Depuis, cette prise de participation n'a pas été très productive entre les deux groupes, d'autant que les autorités de Concurrence ont commencé presqu'aussitôt à s'y intéresser, mais elle a atteint son but implicite, empêcher l'arrivée d'autres racheteurs pour ITV. La Commission de la Concurrence justifie ses conclusions en estimant que cet achat a affaibli la concurrence, même si "une solide culture d'indépendance éditoriale" à ITV, deuxième fournisseur d'informations au Royaume-Uni derrière la BBC, a empêché selon elle que BSkyB exerce une influence sur le contenu des informations.

BSkyB est détenue à 39% par le groupe de presse américain News Corp dirigé par Rupert Murdoch. Celui-ci vient de quitter la présidence de BSkyB, où il est remplacé par son fils cadet James, 35 ans, qui était directeur général du bouquet satellitaire au moment de l'achat de la part d'ITV. Outre les 8,1 millions d'abonnés à BSkyB, News Corp a également la haute main au Royaume-Uni sur les quotidiens les plus lus dans les deux principaux segments, le Times et le Sun.

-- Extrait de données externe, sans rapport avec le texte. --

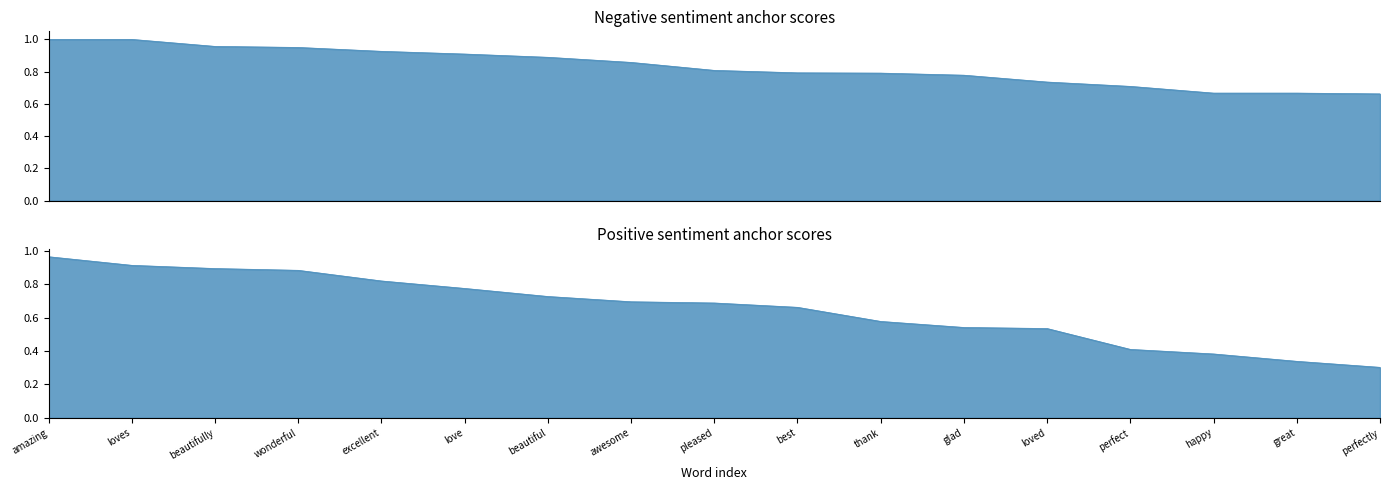

Which series has the largest total across all categories?

negative anchor score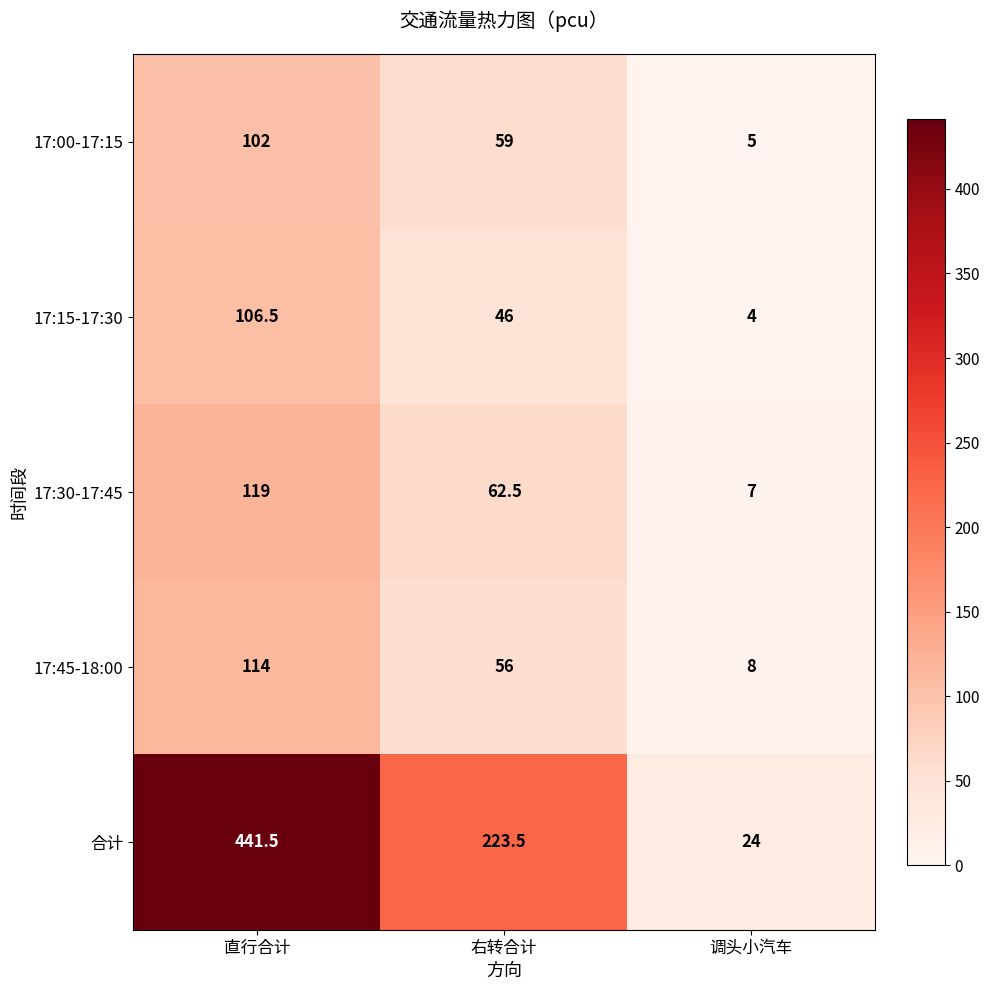

What is the approximate value of 17:00-17:15 at 直行合计?

102.0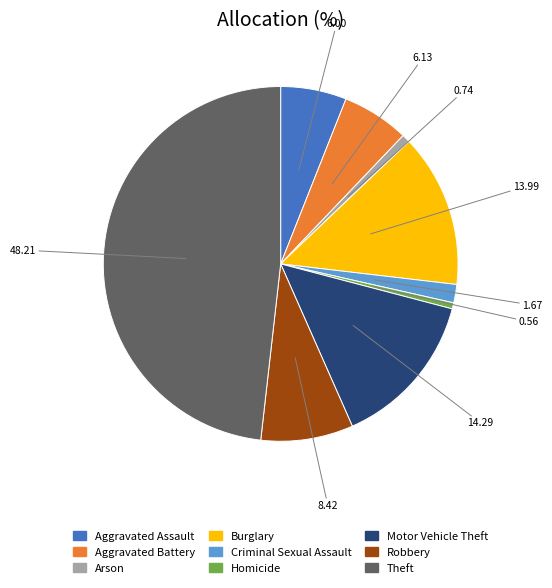

Does Robbery represent more than half of the total?

No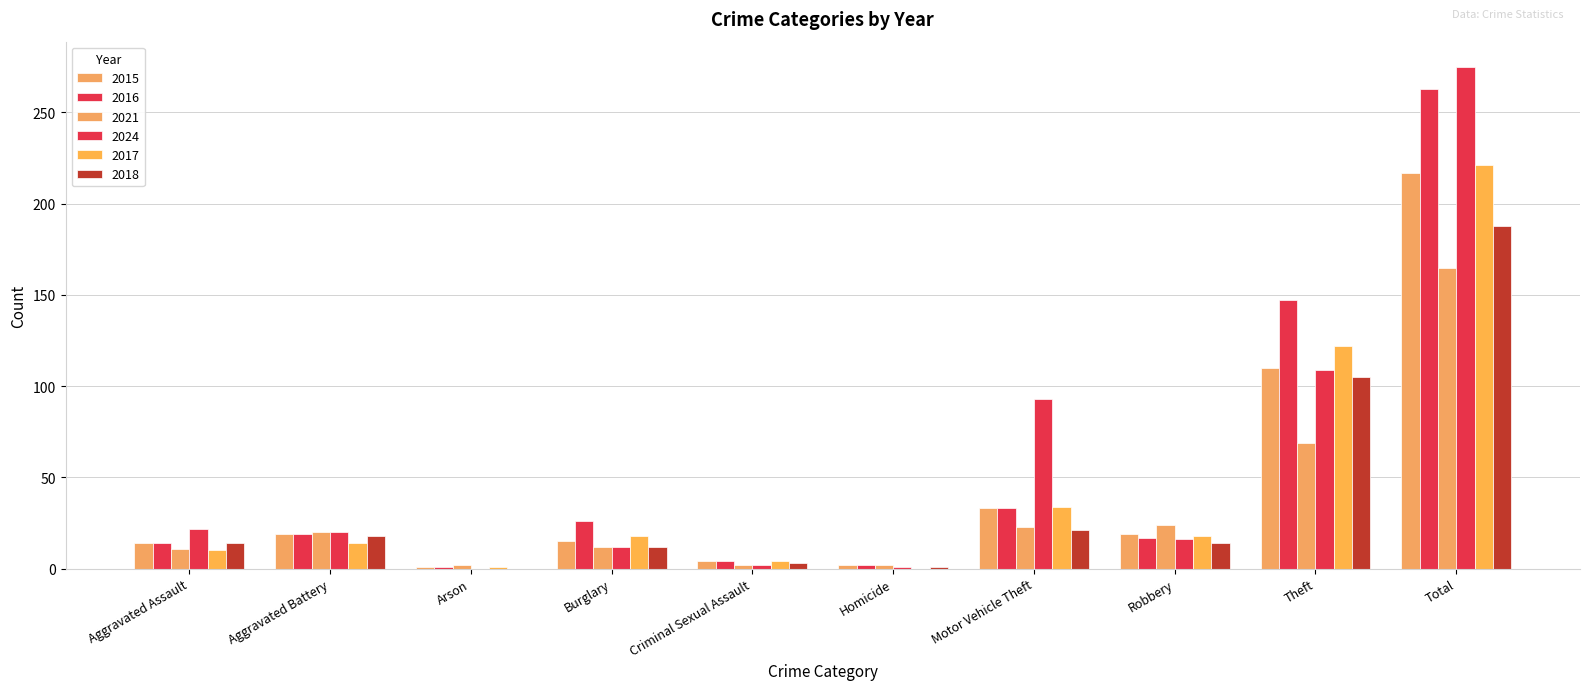

What is the label of the 5th bar from the left?

Criminal Sexual Assault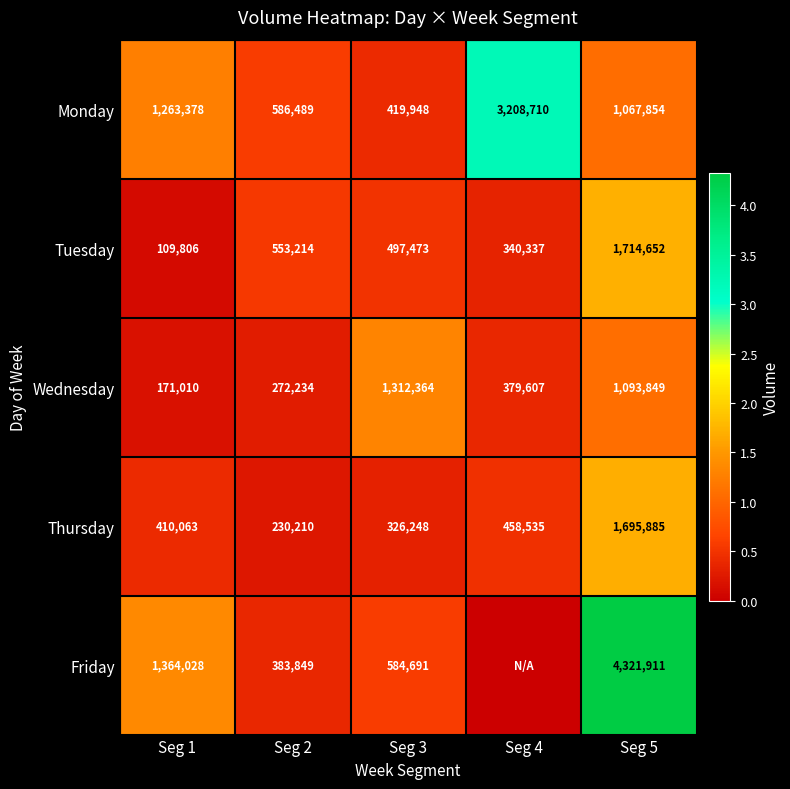

Where is Tuesday nearest to the value 912229?

Seg 2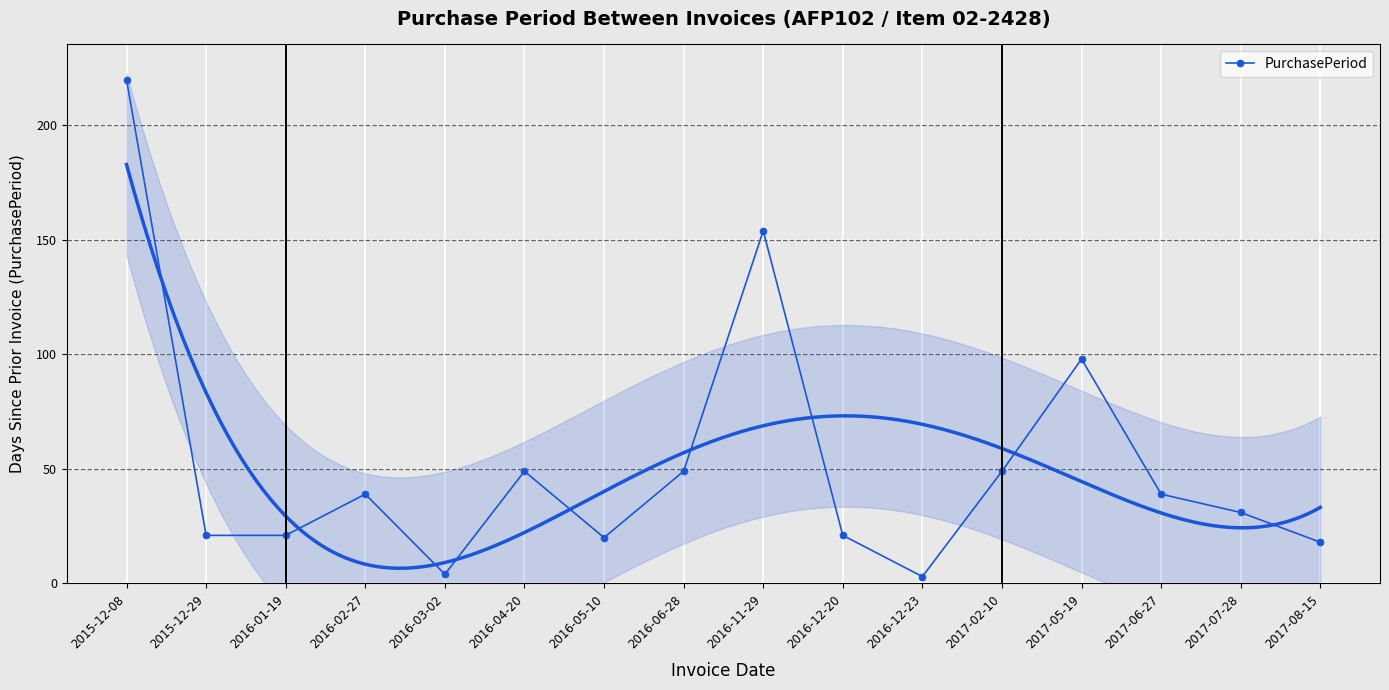

What is the average value?

52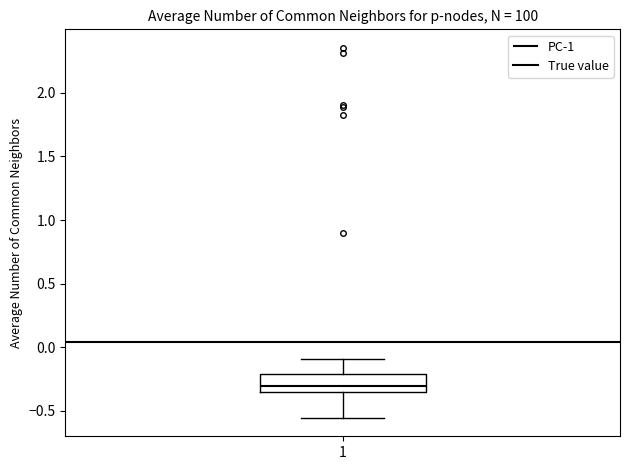

Transcribe this box plot: give where the median line is, the range the box spans, and where the two whiskers end, as read against the y-axis. The values are not printed on the chart, so give them approximately, as read against the axis.

median -0.30, box -0.35 to -0.20, whiskers -0.55 to -0.10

James Murdoch est vu comme le plus probable successeur de son père à la tête de l'empire News Corp, puisqu'il vient aussi de prendre la direction des opérations européennes et asiatiques, mais l'affaire ITV ne sera sans doute pas à mettre à son crédit, puisque l'action ITV vaut 40% de moins actuellement que le prix auquel il l'a achetée, soit une moins-value potentielle d'environ 350 millions de livres.

Jeudi matin, le cours d'ITV montait un peu, le marché espérant voir revenir de nouveaux acheteurs pour un groupe qui se verrait en partie délesté de son encombrant actionnaire. Pour Martin Slaney, qui voit la recommandation de la Commission comme "un coup stratégique contre BSkyB", celle-ci "rouvre la porte pour Virgin Media et d'autres acheteurs potentiels". Amanda Purton, de Barclays Wealth, juge cependant que "Virgin a déjà beaucoup à faire et qu'il est difficile pour les entreprises de trouver des financements", notamment celles de media.

ITV s'est "réjouie" du rapport de la Commission. BSkyB, qui a un fort poids politique au Royaume-Uni, n'a cependant pas dit son dernier mot. Un porte-parole a indiqué que le groupe "étudiait avec attention" le texte, notant que "la prochaine phase est celle du ministère" auquel "il présentera son dossier en temps opportun".